Le résultat de tous ces efforts fut une sélection de produits qui, dans l’univers masculin, reste inégalée en Suède. Voire presque dans le monde. La croissance a explosé, le nombre d’employés a été multiplié, et de nouveaux axes se sont ajoutés au modèle d’affaires. Soudain, en plus du e-commerce, nous avions aussi des boutiques physiques et vendions nos propres marques à NK et Åhlens. Lors du dernier exercice, nous avons clôturé avec un chiffre d’affaires de 88 millions.
Mon père est décédé dans un accident de bateau quelques années après la création de Gents. Aujourd’hui encore, j’ai un pincement au cœur lorsque des hommes d’âge mûr (mon père avait 57 ans lorsqu’il est décédé) appellent ou écrivent au service client pour parler de leurs soucis, de la calvitie à la transpiration.
Je sais combien il est difficile et combien il faut de courage pour aborder ces sujets avec un inconnu, surtout à cet âge. Mon père avait pour modèles Winston Churchill et James Bond, et selon lui, ces hommes éternellement masculins n’avaient certainement pas besoin d’aide cosmétique pour entrer dans la légende.
On ne voit peut-être pas ce qui se passe en coulisses, mais la vérité est que ces héros ont en réalité bénéficié de beaucoup d’aide esthétique. J’ai récemment trouvé une photo de Sean Connery, sans maquillage ni coiffure, où il ressemble à n’importe quel monsieur suédois à la retraite. Une information qui a quelque peu ébranlé ma vision du monde, je l’avoue.

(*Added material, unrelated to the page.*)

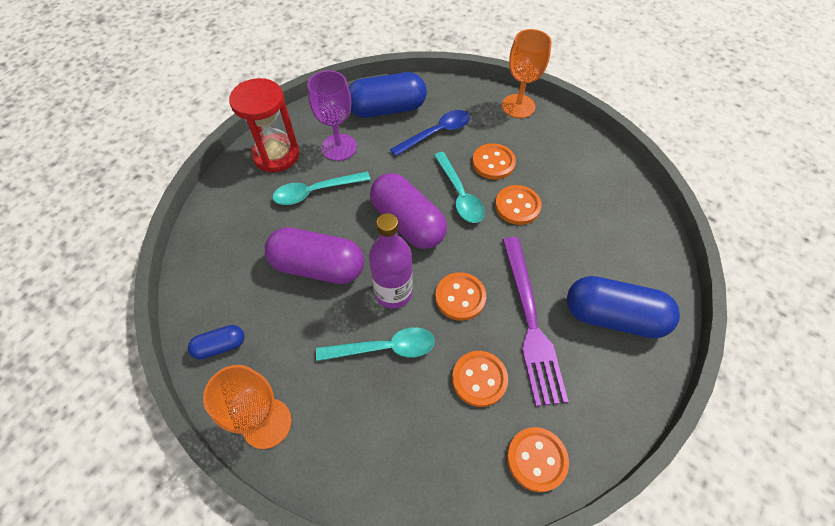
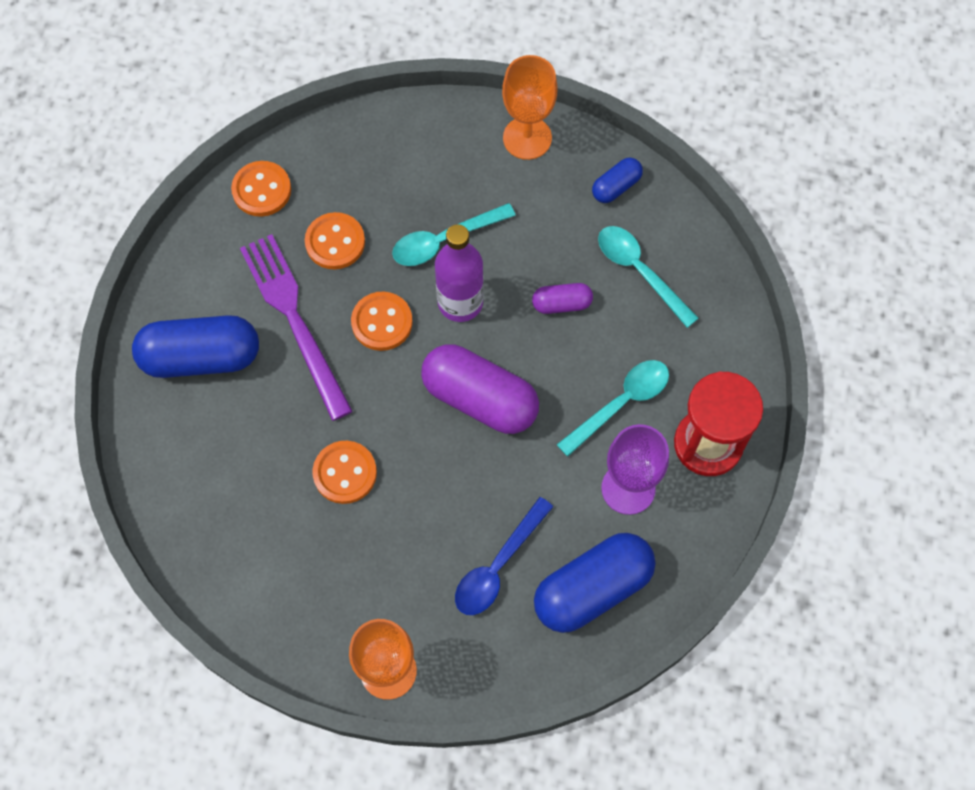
camera: 160 degrees right, 10 degrees up
purple capsule [265,227,364,284] -> purple capsule [532,283,593,314], size x0.50
turquoise spoon [434,152,485,223] -> turquoise spoon moved to [598,226,699,328]
orange button [472,143,516,180] -> none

Je suis tout de même heureuse que mon père n’ait jamais eu connaissance de ce détail et ait pu vivre dans l’illusion que certains hommes sont génétiquement beaux et assez virils pour sauter d’un train, pourchasser des bandits à dents d’or et séduire des blondes – tout cela sans interruption pendant deux jours, sans même une goutte de sueur.
Aujourd’hui, je comprends mieux que James possédait sans doute la mère de tous les déodorants, sinon la blonde se serait évanouie sur-le-champ après un contact rapproché avec son aisselle.
Soit.
La plupart d’entre nous apprécient une personne soignée, propre, qui sent bon et prend soin de lui. Et l’homme d’aujourd’hui l’assume pleinement, trouvant sa propre voie et ses propres rituels, loin des codes féminins. J’ai le sentiment que l’époque est révolue où l’homme empruntait en cachette la crème hydratante de sa compagne ou laissait sa femme choisir son parfum (selon ses goûts à elle). Aujourd’hui, des hommes avertis, informés et sûrs d’eux franchissent nos portes, commandent des parfums selon les notes olfactives et discutent de l’angle d’une lame de rasoir avec la précision d’un professeur. Ou expliquent à notre équipe pourquoi l’huile pour barbe contient de l’huile de chardon plutôt que l’huile d’argan marocaine qu’il préfère de loin.
C’est notre quotidien. Mais il fait aussi partie de notre quotidien de croiser l’homme qui, gêné, demande s’il existe une solution pour ses boutons de rasage ou sa faible pousse des cheveux, gêné parce qu’il trouve encore cela embarrassant. Je pense alors à mon père. Et je réponds que la calvitie est un signe de virilité, à porter fièrement.
Mais s’il souhaite malgré tout agir, nous avons ce qu’il lui faut.